Wie ruimt de rotzooi op?

Grote verhalen in de Sa! vorige week, over vier concrete Opsterlandse zonneparken. Hartstikke mooi dat de productie van groene stroom ook daadwerkelijk van de (op) grond of water komt. Zo komen er tenminste weer een paar druppels op de gloeiende plaat bij op de enorme uitdaging van de mensheid om de transitie van kolen, olie en gas naar zon- en windenergie enigszins in beweging te krijgen.
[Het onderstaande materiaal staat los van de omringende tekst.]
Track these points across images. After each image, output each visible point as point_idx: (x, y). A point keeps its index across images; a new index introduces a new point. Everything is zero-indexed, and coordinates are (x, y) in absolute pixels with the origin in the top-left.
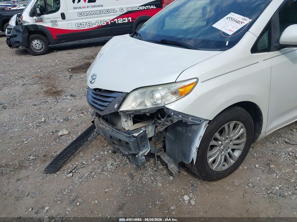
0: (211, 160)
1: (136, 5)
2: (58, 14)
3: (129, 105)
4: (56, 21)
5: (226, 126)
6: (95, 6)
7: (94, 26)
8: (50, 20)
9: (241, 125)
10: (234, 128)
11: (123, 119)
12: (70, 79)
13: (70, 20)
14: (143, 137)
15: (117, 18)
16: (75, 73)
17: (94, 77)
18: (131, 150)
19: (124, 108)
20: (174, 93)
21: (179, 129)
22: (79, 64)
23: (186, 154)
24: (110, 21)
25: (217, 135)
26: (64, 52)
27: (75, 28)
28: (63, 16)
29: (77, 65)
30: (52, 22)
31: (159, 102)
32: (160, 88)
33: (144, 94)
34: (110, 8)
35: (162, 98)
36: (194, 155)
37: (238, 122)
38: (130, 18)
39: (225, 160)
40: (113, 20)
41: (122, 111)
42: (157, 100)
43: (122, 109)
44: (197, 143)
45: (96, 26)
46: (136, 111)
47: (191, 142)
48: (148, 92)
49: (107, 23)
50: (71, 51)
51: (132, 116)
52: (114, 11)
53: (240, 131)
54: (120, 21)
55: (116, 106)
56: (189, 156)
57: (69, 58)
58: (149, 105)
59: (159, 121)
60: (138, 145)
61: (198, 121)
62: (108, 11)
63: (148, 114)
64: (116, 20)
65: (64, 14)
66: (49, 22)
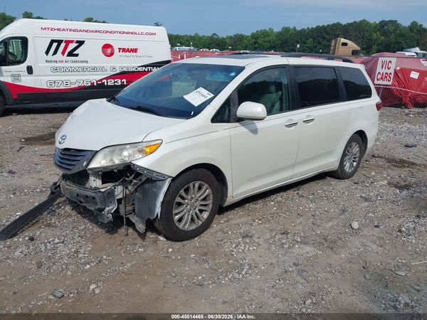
0: (177, 217)
1: (133, 65)
2: (23, 67)
3: (99, 162)
4: (19, 75)
5: (191, 185)
6: (76, 62)
7: (73, 86)
8: (10, 74)
9: (206, 186)
10: (200, 188)
11: (92, 178)
12: (18, 151)
13: (39, 76)
14: (111, 194)
15: (107, 78)
16: (28, 145)
17: (64, 138)
18: (97, 204)
19: (93, 165)
20: (141, 151)
21: (147, 186)
22: (40, 134)
23: (152, 210)
24: (97, 82)
25: (182, 192)
26: (26, 116)
27: (45, 86)
28: (30, 70)
29: (37, 134)
30: (12, 76)
31: (126, 159)
32: (128, 146)
33: (112, 152)
34: (97, 65)
35: (130, 155)
36: (158, 210)
37: (203, 183)
38: (124, 80)
39: (192, 220)
40: (101, 80)
41: (91, 169)
42: (125, 157)
43: (90, 167)
44: (161, 198)
45: (76, 86)
46: (104, 168)
47: (156, 196)
48: (117, 150)
49: (93, 84)
50: (36, 116)
51: (100, 173)
52: (102, 69)
53: (205, 191)
54: (111, 82)
55: (84, 164)
56: (154, 211)
57: (29, 125)
58: (117, 161)
59: (127, 179)
60: (105, 200)
61: (162, 178)
62: (94, 69)
63: (115, 171)
64: (105, 81)
65: (31, 67)
66: (8, 76)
Grote zonneparkondernemers maken gebruik van miljoenen SDE-subsidies om dergelijke grote projecten te realiseren. Dat netbeheerder Liander hopeloos achter ligt om het elektrische netwerk met een factor 10 te verzwaren, parkeren we maar even. Lokale sportverenigingen en muziekfestivals worden met wat ‘massage-euro’s’ voor groene stroom blij gemaakt en de betrokken partijen zetten graag hun handtekening plus foto voor in de bestuurskamer om hun groene bestuurderskwaliteiten te kunnen vastleggen. Niks mis mee, we moeten toch wel een beetje meedeinen op de golven van de moderne tijd.
Tegenwoordig is bij aanschaf van moderne machines de verwijderingsbijdrage al in de prijs verwerkt. Dat is bij zonneparken nog niet zo geregeld. Nergens leest u een opmerking hoe en wie over 20-25 jaar, als de levensduur van de zonneparken ten einde is, al dat materiaal weer opruimt. Het is niet ondenkbeeldig dat de betreffende BV’s  dan zijn ‘ontmogend’. En ja, dan blijft de gemeente, lees de burger, over om het bestrijden van de dan ontstane landschapspijn te betalen. De VVD-fractie heeft per motie al eens voorgesteld dat zonneparkondernemers vooraf een gedeelte van de SDE-subsidie in een waarborgfonds storten om later de ‘afgebruikte’ zonneparken hiermee op te ruimen. Dan voorkom je dat de volgende generatie met de ‘rotzooi’ blijft zitten. Het zou toch niet verkeerd zijn dat dit goed wordt geregeld.